Tierra de nadie

Alberto Núñez Seoane

El peligro de las masas

25 de agosto 2025 - 05:59

EL ser humano es uno. El hecho de ser individuo hace factible que el hombre lo sea. Sin la exclusividad de su condición, su realidad no sería posible. No obstante, como hemos apuntado en otras ocasiones, la misma condición que le exige un yo específico y separado del resto de los individuos de su misma especie, le reclama la relación social con ellos. Sin ella no podría realizarse como lo que es.

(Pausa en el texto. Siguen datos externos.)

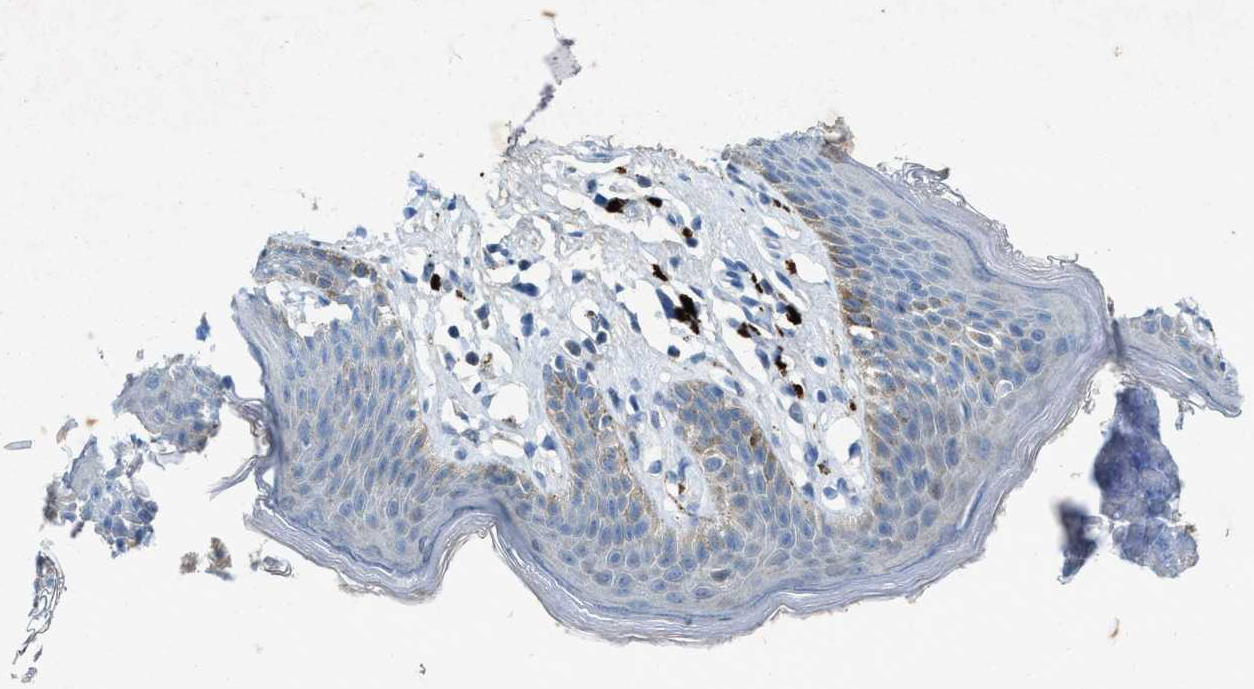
{"staining": {"intensity": "weak", "quantity": "<25%", "location": "cytoplasmic/membranous"}, "tissue": "skin", "cell_type": "Epidermal cells", "image_type": "normal", "snomed": [{"axis": "morphology", "description": "Normal tissue, NOS"}, {"axis": "topography", "description": "Vulva"}], "caption": "An image of skin stained for a protein exhibits no brown staining in epidermal cells.", "gene": "URGCP", "patient": {"sex": "female", "age": 66}}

La comunicación con sus semejantes, la interacción con los demás, se convierte en exigencia. El dilema es -lo es para muchas mentes inquietas, reflexivas e inteligentes- administrar esa necesidad que, aunque pueda llegar a no parecer imprescindible en determinados casos y en ciertas circunstancias -hastío, decepción, constatación de la insoportable, extendida e imparable estupidez, desengaño, indignación, hartura e incluso repulsión hacia la mayor parte de nuestros congéneres, eso que se conoce como misantropía-, no deja de ser requisito insustituible para mantener la mente sana y la sensatez dispuesta. La cantidad e intensidad de esa relación, será ya cuestión que cada cual debe decidir, asumir y luego actuar en consecuencia.

En relación inversamente proporcional a la personalidad, lucidez e inteligencia que cada uno de nosotros posea, se mide la necesidad, a veces obsesiva, en ocasiones paranoica, casi siempre adictiva y siempre significativa, que sienten y diríamos que padecen, una gran mayoría de las personas por, no sólo la relación sino por el trato prolongado, hasta el aburrimiento, permanente, hasta la saciedad, y extendido a todos los ámbitos de lo cotidiano, hasta lo insoportable, con el resto de los integrantes de la sociedad, física o virtual, en la que conviven, lo que no indica sino una dependencia enfermiza. La causas son variadas y muy interesantes, pero no es ahora momento para adentrarnos en esas inquietantes profundidades.

Si es el momento para denunciar que esta, en nuestra opinión, insana, si es excesiva, necesidad de estar en contacto continuado, intenso y excluyente -excluyente respecto al ser individual que el humano es-, termina por apartar, encoger o incluso anular el yo de la persona que así se comporta. Este debilitamiento de la personalidad, esta dilución de la opinión propia y del albedrío y del carácter del individuo, conduce, como parece obvio, a la abolición de lo específico, determinante y único que cada ser humano, por el hecho de serlo, posee como cualidad imprescindible para hacer en su vida lo primero y más importante que podemos hacer en ella: ser nosotros mismos.

Anulado, o casi, el individuo, el protagonismo se traslada a las masas. Esto no es bueno ni para las propias masas ni, por supuesto, para los peones, en los que se han convertido los que fueron personas, que las integran, sucede igual que con el ladrillo que forma el muro: cuando el ladrillo se apila, adherido con cemento al ladrillo vecino, ocurre que ya no hay ladrillo, ni ladrillos, lo que hay, lo único que queda es muro.

Las masas sólo convienen a quien pueda dirigirlas, manipularlas y someterlas, algo, por otra parte, mucho más fácil de conseguir -dirigir, manipular y someter- que si de personas se tratara, y mucho más difícil todavía, si de personas que piensan se tratase. Y es que las masas, aunque estén compuestas por personas, ni son personas ni piensan.

La masa no puede pensar, los seres que las integran perdieron la capacidad de hacerlo cuando decidieron dejar de ser personas para ser parte del ente en el que ahora vegetan.

Comenzaron por no pensar por sí mismos sino como el que tenían a su lado, terminan por dejar que sean otros los que piensen por ellos…

Tampoco lo quieren, pensar. Sus metas y objetivos son muy otros, pues ya no se comportan ni viven como los individuos que fueron, ahora desean lo que les hacen desear; necesitan lo que les hacen creer que es necesario, imprescindible; pelean contra quien y lo que les presenten como enemigo capaz de privarles de lo que ansían; confían, tienen necesidad de hacerlo, en quien les dice todo esto, porque les han dicho también que sólo con ellos podrán alcanzar lo que quieren lograr. Las masas son dúctiles, maleables y controlables: ya que no piensan, tan sólo hay que hacerles creer que van a conseguir todo lo que les has hecho ver que deben desear … si hacen lo que se les dice que hagan. Ellas no piensan, piensan por ellas.

El primero de los muchos peligros que suponen las masas para la libertad de las personas, es su incapacidad, voluntariamente aceptada por una voluntad que ya no lo es, para pensar. Si no se piensa no se razona, entonces es el que mueve los hilos de la marioneta quien decide que va a pasar con la marioneta.